GEMMA FILES is a former film critic/film history teacher. She is now probably best-known for either her 1999 International Horror Guild Best Short Fiction Award-winning story “The Emperor’s Old Bones”, or her Weird Western “Hexslinger Series” trilogy (A Book of Tongues, A Rope of Thorns and A Tree of Bones) from ChiZine Publications.
She has stories upcoming in the anthologies Magic, A Season in Carcosa and A Mountain Walked, and is currently hard at work on what she hopes will be her first contemporary horror novel.

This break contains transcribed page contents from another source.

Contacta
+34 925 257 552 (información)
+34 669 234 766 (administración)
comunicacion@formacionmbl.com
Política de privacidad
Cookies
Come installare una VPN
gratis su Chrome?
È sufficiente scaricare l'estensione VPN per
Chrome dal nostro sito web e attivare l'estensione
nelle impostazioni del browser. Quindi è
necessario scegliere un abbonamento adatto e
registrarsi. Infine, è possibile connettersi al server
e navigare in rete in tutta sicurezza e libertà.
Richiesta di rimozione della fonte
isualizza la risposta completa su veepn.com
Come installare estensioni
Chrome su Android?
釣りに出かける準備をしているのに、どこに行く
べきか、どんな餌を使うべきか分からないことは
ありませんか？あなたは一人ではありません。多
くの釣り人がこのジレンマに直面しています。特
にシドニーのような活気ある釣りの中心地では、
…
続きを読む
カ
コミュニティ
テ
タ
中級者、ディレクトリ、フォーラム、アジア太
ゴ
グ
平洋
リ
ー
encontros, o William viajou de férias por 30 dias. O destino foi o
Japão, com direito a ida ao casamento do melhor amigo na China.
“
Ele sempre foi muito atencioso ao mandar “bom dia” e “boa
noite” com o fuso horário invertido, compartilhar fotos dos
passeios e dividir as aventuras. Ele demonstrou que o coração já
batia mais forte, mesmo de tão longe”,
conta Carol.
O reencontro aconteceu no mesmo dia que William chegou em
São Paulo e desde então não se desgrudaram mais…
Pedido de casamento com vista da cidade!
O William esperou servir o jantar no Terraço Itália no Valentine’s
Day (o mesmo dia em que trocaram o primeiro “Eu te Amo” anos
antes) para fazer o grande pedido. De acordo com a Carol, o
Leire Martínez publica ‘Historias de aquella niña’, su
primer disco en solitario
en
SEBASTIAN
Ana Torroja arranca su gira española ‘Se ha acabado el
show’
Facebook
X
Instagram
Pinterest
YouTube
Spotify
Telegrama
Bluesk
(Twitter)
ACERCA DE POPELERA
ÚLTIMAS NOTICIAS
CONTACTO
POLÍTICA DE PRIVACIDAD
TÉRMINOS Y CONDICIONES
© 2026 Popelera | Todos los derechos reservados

“I wrote this piece very quickly,” explains the author, “in a sort of frenzy, while deep in the middle of putting together my second novel. I’d agreed to contribute something to Conrad Williams’ anthology Gutshot, a collection of ‘weird west’ tales from PS Publishing, and this was what came out.
“At the time, I wasn’t entirely sure if it fit the bill, but Conrad liked it enough to pick it up, so who am I to say?
“As for influences: I’ve been a Greek mythology buff from childhood on, so I’d always wanted to do something about Medusa and her sisters, the Gorgonae.
“I’m also a huge fan of HBO’s sadly defunct Dustbowl Gothic series Carnivàle, which probably shows, but there’s some input there as well from Robert Jackson Bennett’s first novel, Mr Shivers, and even Peter Crowther’s Depression-era werewolf tale ‘Bindlestiff’, which I read in his collection The Longest Single Note.
“I also stole the title from a line in a Barbra Streisand song, ‘Prisoner (Theme from Eyes of Laura Mars)’.”